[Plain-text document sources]
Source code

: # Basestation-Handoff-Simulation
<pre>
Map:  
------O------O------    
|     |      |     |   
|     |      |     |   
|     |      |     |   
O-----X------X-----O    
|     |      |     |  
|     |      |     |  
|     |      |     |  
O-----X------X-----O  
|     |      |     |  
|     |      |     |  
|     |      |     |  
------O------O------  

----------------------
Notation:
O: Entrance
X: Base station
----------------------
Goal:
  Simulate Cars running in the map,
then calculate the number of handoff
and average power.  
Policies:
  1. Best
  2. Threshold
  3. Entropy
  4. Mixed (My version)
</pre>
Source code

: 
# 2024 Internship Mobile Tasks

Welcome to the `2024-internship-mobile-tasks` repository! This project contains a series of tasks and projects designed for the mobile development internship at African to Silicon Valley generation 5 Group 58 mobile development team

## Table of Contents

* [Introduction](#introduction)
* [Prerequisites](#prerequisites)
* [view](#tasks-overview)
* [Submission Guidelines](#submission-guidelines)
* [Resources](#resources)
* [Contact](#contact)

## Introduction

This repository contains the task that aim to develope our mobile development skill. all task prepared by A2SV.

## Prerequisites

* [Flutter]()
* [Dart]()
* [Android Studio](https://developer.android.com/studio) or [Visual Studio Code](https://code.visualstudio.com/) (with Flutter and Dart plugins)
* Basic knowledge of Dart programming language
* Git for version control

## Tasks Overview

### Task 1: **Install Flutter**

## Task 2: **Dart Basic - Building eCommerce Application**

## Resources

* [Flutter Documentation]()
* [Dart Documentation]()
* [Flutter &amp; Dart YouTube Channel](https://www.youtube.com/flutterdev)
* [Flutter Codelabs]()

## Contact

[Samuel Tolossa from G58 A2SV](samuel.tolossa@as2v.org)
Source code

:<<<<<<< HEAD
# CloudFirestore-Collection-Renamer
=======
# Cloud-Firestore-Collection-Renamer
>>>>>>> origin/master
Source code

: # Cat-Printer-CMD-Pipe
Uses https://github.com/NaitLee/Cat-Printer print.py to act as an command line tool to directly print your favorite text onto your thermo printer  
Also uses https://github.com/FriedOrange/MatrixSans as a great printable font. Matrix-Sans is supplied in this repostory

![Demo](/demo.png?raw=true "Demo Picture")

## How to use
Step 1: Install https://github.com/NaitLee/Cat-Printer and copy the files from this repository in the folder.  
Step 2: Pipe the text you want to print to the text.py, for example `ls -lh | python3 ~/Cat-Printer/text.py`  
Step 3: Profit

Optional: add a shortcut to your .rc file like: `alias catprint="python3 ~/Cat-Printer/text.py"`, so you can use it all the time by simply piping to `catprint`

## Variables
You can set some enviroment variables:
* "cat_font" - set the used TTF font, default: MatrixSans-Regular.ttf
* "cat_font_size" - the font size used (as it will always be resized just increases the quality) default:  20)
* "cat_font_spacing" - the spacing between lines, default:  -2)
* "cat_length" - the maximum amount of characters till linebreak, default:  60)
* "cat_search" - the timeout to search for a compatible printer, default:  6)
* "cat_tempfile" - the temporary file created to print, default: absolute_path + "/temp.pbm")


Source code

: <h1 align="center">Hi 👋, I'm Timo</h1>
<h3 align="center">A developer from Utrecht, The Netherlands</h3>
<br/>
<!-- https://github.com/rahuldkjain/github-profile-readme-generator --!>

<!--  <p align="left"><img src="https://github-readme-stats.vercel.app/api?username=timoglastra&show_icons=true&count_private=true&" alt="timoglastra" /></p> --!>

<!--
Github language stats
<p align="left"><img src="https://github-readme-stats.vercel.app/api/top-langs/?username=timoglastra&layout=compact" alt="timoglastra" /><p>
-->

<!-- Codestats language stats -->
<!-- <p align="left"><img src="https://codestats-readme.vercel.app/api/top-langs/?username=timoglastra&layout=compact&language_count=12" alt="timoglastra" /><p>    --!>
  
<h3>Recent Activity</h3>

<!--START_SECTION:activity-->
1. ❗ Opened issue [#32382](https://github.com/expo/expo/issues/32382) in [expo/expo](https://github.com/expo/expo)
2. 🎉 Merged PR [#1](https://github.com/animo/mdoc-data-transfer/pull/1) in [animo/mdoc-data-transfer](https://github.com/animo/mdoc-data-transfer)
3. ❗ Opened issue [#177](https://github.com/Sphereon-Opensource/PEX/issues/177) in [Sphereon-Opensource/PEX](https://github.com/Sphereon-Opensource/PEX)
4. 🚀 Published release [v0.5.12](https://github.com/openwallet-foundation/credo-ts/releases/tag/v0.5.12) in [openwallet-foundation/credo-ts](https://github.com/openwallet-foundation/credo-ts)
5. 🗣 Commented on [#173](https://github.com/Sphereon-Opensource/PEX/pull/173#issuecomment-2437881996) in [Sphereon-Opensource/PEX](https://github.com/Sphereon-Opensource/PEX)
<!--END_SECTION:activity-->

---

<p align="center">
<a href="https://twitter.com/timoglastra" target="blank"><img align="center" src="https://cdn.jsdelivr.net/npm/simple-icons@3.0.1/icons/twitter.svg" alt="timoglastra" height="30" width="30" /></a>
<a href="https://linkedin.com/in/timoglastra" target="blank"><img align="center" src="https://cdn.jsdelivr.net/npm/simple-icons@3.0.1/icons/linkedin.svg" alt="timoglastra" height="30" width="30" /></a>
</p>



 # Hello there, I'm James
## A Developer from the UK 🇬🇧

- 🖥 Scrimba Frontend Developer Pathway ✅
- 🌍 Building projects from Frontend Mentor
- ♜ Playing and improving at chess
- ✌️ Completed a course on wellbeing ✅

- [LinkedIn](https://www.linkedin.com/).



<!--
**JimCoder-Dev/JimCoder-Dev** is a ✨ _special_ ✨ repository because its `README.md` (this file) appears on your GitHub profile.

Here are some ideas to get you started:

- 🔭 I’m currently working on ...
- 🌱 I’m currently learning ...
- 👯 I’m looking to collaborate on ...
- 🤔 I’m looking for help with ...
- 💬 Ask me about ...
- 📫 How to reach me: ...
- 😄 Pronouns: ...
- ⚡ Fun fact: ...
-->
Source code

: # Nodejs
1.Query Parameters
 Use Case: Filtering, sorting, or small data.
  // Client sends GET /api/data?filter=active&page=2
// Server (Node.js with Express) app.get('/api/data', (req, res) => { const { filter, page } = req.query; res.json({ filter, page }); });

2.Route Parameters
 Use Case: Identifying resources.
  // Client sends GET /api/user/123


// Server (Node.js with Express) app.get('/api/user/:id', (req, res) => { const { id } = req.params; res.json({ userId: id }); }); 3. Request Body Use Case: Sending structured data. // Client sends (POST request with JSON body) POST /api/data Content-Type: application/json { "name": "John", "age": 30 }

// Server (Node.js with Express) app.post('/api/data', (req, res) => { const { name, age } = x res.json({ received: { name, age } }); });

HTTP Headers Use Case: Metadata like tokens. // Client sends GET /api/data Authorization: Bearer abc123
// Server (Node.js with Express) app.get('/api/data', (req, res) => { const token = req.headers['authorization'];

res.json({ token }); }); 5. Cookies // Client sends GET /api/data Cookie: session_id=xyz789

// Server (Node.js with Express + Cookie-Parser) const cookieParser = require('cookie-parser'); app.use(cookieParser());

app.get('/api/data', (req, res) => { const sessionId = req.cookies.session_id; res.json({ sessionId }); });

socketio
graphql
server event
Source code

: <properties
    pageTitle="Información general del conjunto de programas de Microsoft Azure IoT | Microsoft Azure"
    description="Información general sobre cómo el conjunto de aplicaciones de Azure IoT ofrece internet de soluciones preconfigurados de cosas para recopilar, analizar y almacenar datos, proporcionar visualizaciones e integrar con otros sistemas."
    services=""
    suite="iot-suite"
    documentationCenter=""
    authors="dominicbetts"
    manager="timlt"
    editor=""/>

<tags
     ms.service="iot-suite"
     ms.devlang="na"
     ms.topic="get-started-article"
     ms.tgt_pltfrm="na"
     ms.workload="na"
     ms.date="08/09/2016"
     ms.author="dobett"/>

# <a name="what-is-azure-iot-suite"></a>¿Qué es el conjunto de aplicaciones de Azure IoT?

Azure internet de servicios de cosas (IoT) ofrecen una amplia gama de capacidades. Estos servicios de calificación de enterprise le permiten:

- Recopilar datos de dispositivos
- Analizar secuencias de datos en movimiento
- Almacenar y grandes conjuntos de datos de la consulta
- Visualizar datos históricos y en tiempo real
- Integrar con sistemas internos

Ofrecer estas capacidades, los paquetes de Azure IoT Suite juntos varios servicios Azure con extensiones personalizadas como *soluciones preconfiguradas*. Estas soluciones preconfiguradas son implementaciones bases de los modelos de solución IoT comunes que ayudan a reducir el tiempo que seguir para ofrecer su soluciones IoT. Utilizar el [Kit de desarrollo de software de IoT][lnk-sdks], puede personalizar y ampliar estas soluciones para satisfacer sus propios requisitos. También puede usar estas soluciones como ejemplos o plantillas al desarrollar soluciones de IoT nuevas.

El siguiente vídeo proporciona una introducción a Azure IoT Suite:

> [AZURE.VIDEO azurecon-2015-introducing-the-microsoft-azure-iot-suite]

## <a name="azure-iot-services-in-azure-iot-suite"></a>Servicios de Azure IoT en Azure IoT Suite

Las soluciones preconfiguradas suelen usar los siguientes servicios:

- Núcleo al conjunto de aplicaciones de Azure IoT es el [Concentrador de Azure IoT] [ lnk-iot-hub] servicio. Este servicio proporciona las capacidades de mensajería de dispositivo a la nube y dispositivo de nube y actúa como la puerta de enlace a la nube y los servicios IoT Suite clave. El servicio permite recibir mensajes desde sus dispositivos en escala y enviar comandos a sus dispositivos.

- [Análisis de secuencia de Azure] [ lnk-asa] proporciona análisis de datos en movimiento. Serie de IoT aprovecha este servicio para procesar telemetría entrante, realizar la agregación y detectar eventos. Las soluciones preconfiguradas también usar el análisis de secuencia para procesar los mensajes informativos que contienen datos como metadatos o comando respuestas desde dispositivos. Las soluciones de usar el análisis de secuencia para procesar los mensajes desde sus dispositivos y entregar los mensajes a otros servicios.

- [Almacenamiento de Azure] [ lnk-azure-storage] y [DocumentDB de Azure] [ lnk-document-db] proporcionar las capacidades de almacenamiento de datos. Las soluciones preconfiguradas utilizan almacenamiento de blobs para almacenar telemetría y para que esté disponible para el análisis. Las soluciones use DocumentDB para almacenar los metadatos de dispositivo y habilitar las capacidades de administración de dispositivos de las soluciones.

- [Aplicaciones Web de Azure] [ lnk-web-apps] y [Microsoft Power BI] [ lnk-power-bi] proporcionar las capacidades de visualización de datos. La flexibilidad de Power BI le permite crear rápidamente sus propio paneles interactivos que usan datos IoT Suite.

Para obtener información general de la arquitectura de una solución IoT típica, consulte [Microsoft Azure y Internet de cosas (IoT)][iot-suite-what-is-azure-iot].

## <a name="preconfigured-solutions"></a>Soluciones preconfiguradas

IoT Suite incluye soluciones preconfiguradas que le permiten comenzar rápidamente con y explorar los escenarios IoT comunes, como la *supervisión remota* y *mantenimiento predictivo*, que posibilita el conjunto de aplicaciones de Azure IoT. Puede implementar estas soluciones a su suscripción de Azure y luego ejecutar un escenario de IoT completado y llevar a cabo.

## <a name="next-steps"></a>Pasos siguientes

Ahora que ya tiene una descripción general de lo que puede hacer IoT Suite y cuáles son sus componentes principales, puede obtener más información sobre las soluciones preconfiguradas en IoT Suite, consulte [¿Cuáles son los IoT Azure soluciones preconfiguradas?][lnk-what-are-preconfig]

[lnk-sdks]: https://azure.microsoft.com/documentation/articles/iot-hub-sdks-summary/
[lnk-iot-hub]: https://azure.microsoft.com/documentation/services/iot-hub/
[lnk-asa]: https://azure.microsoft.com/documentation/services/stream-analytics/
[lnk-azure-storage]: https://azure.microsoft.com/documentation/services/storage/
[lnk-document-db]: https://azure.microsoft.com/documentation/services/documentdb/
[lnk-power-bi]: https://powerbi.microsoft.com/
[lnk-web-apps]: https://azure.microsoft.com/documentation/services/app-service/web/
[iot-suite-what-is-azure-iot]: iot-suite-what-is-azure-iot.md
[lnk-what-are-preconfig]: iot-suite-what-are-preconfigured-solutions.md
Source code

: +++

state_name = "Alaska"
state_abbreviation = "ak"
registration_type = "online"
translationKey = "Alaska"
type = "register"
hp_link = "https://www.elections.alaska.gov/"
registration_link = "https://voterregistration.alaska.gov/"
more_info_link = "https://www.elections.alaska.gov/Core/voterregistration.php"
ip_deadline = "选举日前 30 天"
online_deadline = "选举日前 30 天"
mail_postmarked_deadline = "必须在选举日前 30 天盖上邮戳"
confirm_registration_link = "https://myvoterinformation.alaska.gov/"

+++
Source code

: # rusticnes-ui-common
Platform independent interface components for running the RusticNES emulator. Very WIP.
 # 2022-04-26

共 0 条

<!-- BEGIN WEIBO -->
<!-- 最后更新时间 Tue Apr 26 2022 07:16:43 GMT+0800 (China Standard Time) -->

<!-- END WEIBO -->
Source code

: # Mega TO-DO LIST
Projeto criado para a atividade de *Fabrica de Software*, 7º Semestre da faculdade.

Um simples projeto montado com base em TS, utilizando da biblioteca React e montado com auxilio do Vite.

Instructions for the task: Locate every line in the data that contains the word "from", and copy each of those lines. Letter case matters.

The answer:
[Samuel Tolossa from G58 A2SV](samuel.tolossa@as2v.org)
Step 1: Install https://github.com/NaitLee/Cat-Printer and copy the files from this repository in the folder.  
<h3 align="center">A developer from Utrecht, The Netherlands</h3>
## A Developer from the UK 🇬🇧
- 🌍 Building projects from Frontend Mentor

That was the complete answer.